From Gimmel to Dalet, From Warrior to Farmer - by John L. Moore


"I was no prophet, nor was I a son of a prophet, but I was a sheep breeder and a tender of sycamore fruit."

Amos 7:14

"But he will say, 'I am no prophet, I am a farmer; for a man taught me to keep cattle from my youth."

Zechariah 13:5

"They shall beat their swords into plowshares and their spears into pruning hooks..."

Micah 4:3

From Gimmel to Dalet, we are passing through Great Doors, from Warrior-Prophet to Farmer-Soldier

The change of seasons taking place in the spiritual is going to have a significant impact upon the Body of Christ as the Lord Jesus shifts His emphasis on our training from that of a soldier to that of a farmer.

The warrior anointing has been on the Church for about 20 years. This modern militant period, though it has had its excesses, has been good as the Church learned the disciplines of warfare: when to march, when to charge, when to take a stand. Intercessors earned new respect and prophets were instrumental as “scout-snipers” that went ahead of the praising Army, spying on the land and taking out key spiritual strongmen.

Warriors are peacemakers. Through warfare they liberate a people in bondage. Warriors do not make good peacekeepers. Warriors are trained for war and anything less than action, adventure, and adrenaline, bore them to tears. I typify this, I thrive on warfare. My training in the natural and the spiritual is in hand-to-hand combat. A warrior finds no greater peace than stepping into the cocoon of life-and-death conflict where senses heighten and time slows to a crawl.

Warriors take the land but they do not keep the land. The land is occupied by those who settle it, till the soil, plant the seed, tend the plant, and labor in harvest. In other words: Farmers.

Warriors live for conquest and travel. Farmers live for home and hearth.

Warriors who war too long do not recognize their own weariness. They confuse their malaise for a lack of action and start seeking new battles.

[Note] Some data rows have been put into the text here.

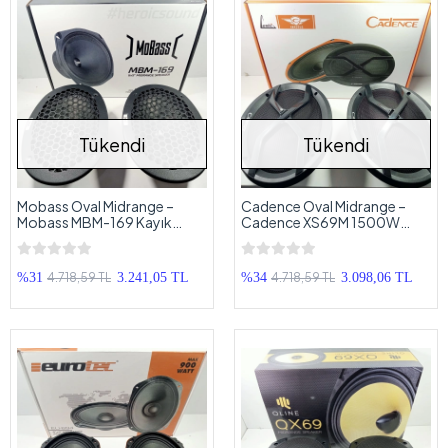
Tükendi
Tükendi
Mobass Oval Midrange –
Cadence Oval Midrange –
Mobass MBM-169 Kayık
Cadence XS69M 1500W
Midrange - Demir Kapaklı
Midrange Hoparlör –
Cadence Kayık Midrange
4.718,59 TL
4.718,59 TL
%31
3.241,05 TL
%34
3.098,06 TL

In Deuteronomy 20:19-20 the Lord warns His people:

“When you besiege a city for a long time, while making war against it to take it, you shall not destroy its trees by wielding an ax against them; if you can eat of them, do not cut them down to use in the siege, for the tree of the field is man’s food. Only the trees which you know are not trees for food you may destroy cut down, to build siege works against the city that makes war with you, until it is subdued.”

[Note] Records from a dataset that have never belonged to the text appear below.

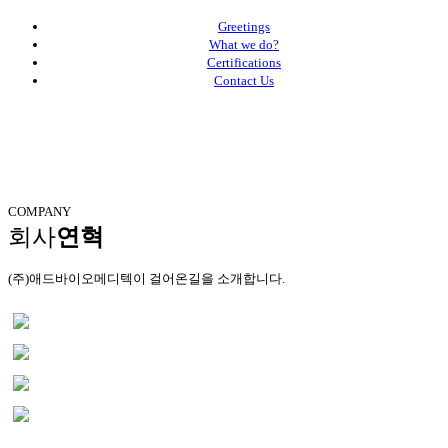
Greetings
What we do?
Certifications
Contact Us
COMPANY
회사
연혁
(주)애드바이오메디텍이 걸어온길을 소개합니다.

In other words, the fog of combat can so cloud our senses that we destroy our fruit.

A key to wise warfare is to use the proper wood in constructing your war engine to fight the enemy who “makes war with you.” The Body of Christ has wrongly followed a scorched-earth policy in recent years. Much spiritual warfare is not warfare at all, nor is it necessarily spiritual. Much of it resembles psychological “transference,” the trait of transferring your pent-up emotions and needs against a substitutionary foe. This is simply self-generated terrorism within your own vineyard. When all chest-pounding, drum-beating and saber-rattling is over, the soul feels relief because the flesh is exhausted but the garden is in ruins.

Mercenaries have a commitment to war and the study of war but they do not have a commitment to land.

The true citizen/soldier, the farmer/patriot that built this nation, has a commitment to the land. He fights for liberty, he goes to war to defend friends and family, but he instinctively sees his land as a garden not a battleground. He has a pastor’s heart because he is concerned for the pasture. When all is said and done and the battle is won, he knows he must still feed the sheep.

The hope for our nation, the world, and the Church lies in returning to common sense. Common sense has best been taught primarily through two sources: The Bible and Nature. The more our Nation turns away from the Bible and the more we embrace urban (unnatural) environments the more evil our culture becomes.

Warfare will continue until all Kingdoms are put under His feet. But warfare for the sake of warfare is not warfare at all. It is foolishness and insanity.

Warfare in the Kingdom is not determined by who claims the field, but by who plants it.

www.johnlmoore.com

1 comment:

  1. I enjoyed this article... I really believe you have hit the nail on the head when it comes to where the church needs to go.